» What is required
Please write out the listing exactly, leaving each picture out.

» Data extract
========
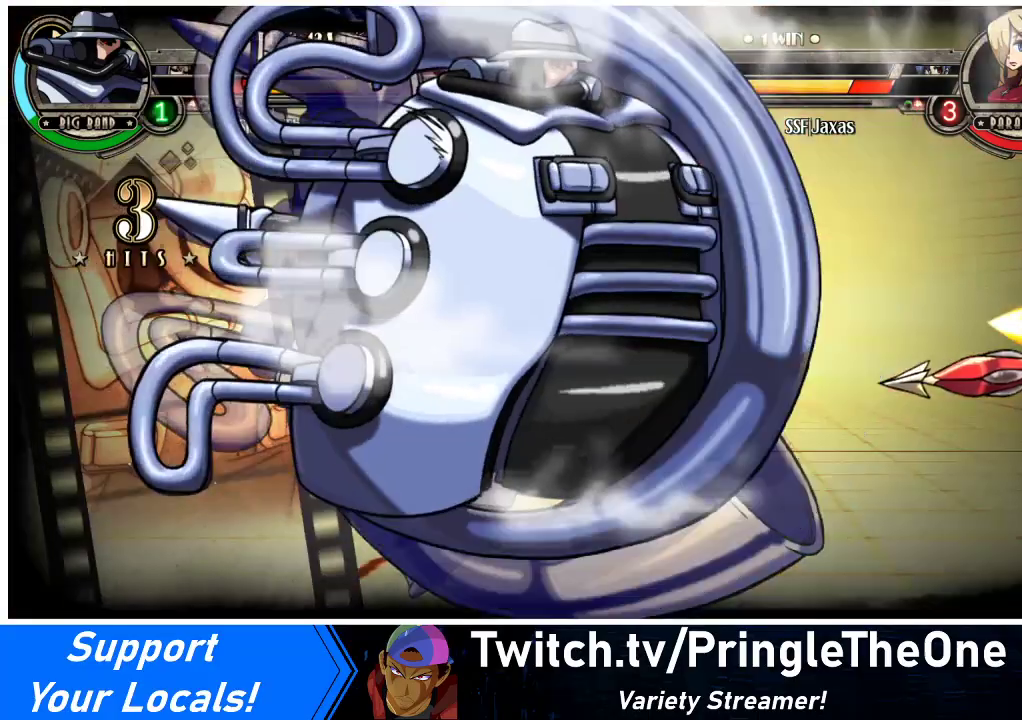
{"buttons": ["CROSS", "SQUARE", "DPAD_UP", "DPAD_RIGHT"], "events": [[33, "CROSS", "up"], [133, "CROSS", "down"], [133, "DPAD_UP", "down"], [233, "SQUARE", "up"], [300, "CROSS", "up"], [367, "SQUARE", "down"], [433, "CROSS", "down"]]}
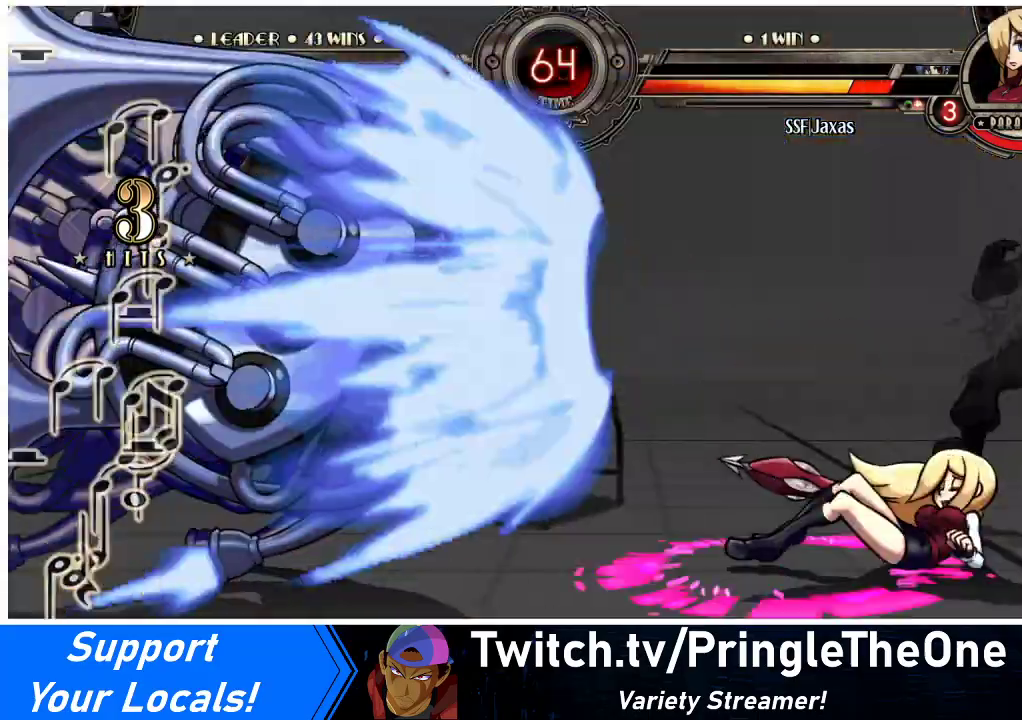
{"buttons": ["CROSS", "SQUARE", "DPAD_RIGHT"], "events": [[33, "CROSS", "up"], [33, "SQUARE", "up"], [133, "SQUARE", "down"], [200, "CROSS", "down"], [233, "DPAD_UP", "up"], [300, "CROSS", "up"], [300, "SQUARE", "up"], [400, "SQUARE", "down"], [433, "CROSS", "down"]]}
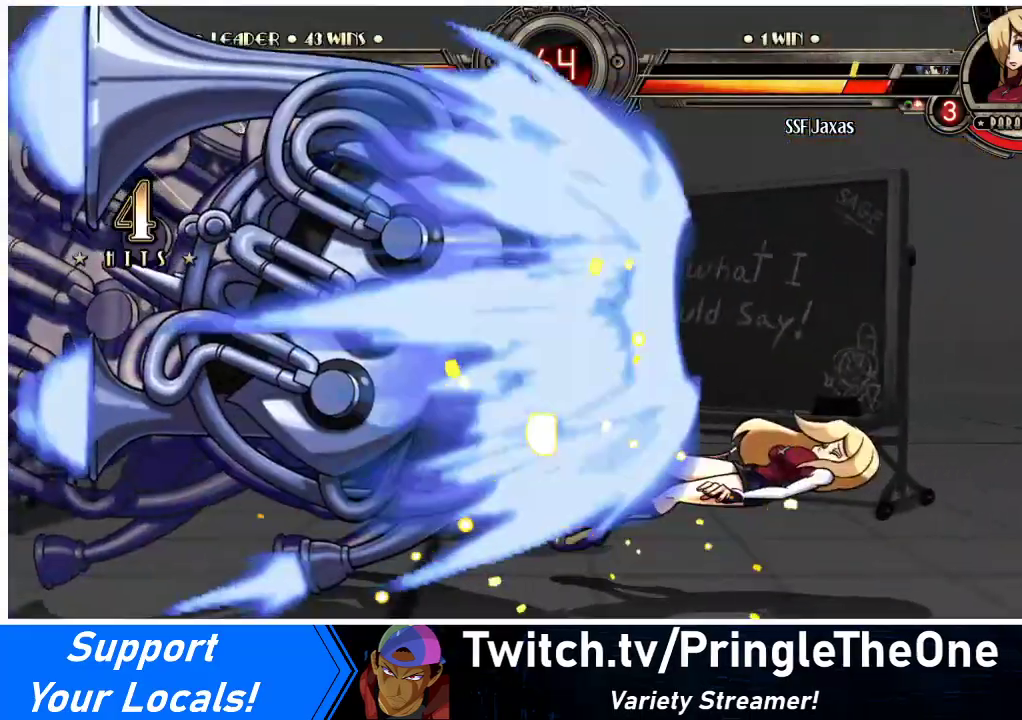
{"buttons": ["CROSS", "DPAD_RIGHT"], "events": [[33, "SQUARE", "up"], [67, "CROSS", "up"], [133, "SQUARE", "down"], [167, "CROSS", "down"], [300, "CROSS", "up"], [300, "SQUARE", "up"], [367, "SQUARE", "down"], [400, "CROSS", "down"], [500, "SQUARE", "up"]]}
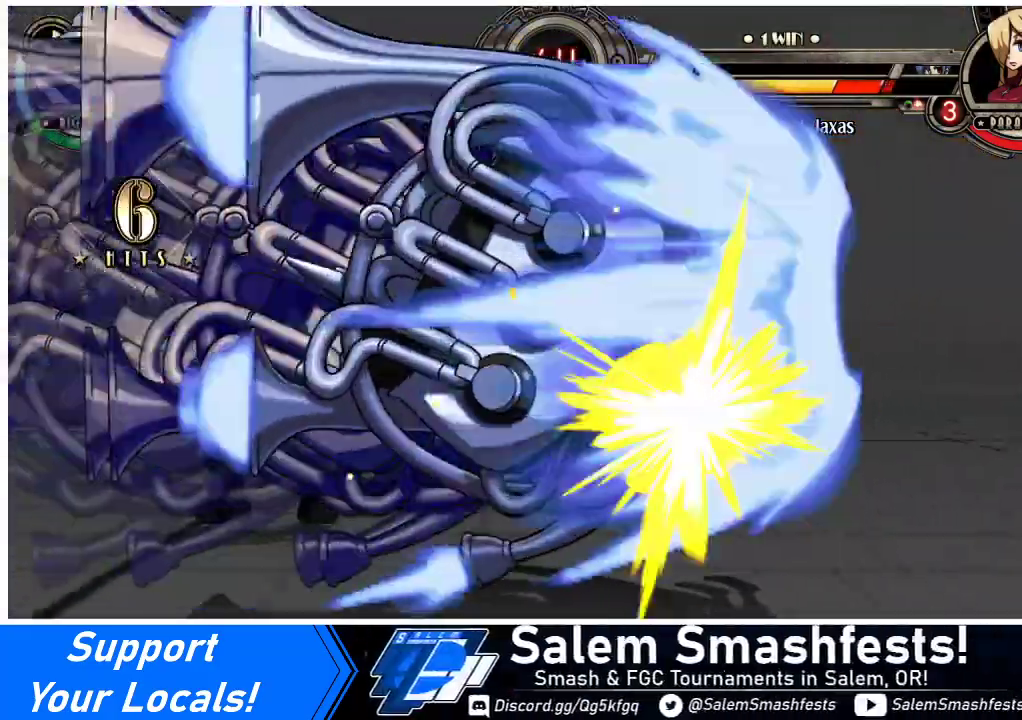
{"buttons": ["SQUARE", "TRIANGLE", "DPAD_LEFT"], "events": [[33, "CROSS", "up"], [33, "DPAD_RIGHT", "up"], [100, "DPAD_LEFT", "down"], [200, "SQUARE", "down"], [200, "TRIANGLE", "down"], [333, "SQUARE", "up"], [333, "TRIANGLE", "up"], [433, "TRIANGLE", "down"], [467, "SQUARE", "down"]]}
========
» Result of this exercise
{"buttons": ["CROSS", "SQUARE", "DPAD_UP", "DPAD_RIGHT"], "events": [[33, "CROSS", "up"], [133, "CROSS", "down"], [133, "DPAD_UP", "down"], [233, "SQUARE", "up"], [300, "CROSS", "up"], [367, "SQUARE", "down"], [433, "CROSS", "down"]]}
{"buttons": ["CROSS", "SQUARE", "DPAD_RIGHT"], "events": [[33, "CROSS", "up"], [33, "SQUARE", "up"], [133, "SQUARE", "down"], [200, "CROSS", "down"], [233, "DPAD_UP", "up"], [300, "CROSS", "up"], [300, "SQUARE", "up"], [400, "SQUARE", "down"], [433, "CROSS", "down"]]}
{"buttons": ["CROSS", "DPAD_RIGHT"], "events": [[33, "SQUARE", "up"], [67, "CROSS", "up"], [133, "SQUARE", "down"], [167, "CROSS", "down"], [300, "CROSS", "up"], [300, "SQUARE", "up"], [367, "SQUARE", "down"], [400, "CROSS", "down"], [500, "SQUARE", "up"]]}
{"buttons": ["SQUARE", "TRIANGLE", "DPAD_LEFT"], "events": [[33, "CROSS", "up"], [33, "DPAD_RIGHT", "up"], [100, "DPAD_LEFT", "down"], [200, "SQUARE", "down"], [200, "TRIANGLE", "down"], [333, "SQUARE", "up"], [333, "TRIANGLE", "up"], [433, "TRIANGLE", "down"], [467, "SQUARE", "down"]]}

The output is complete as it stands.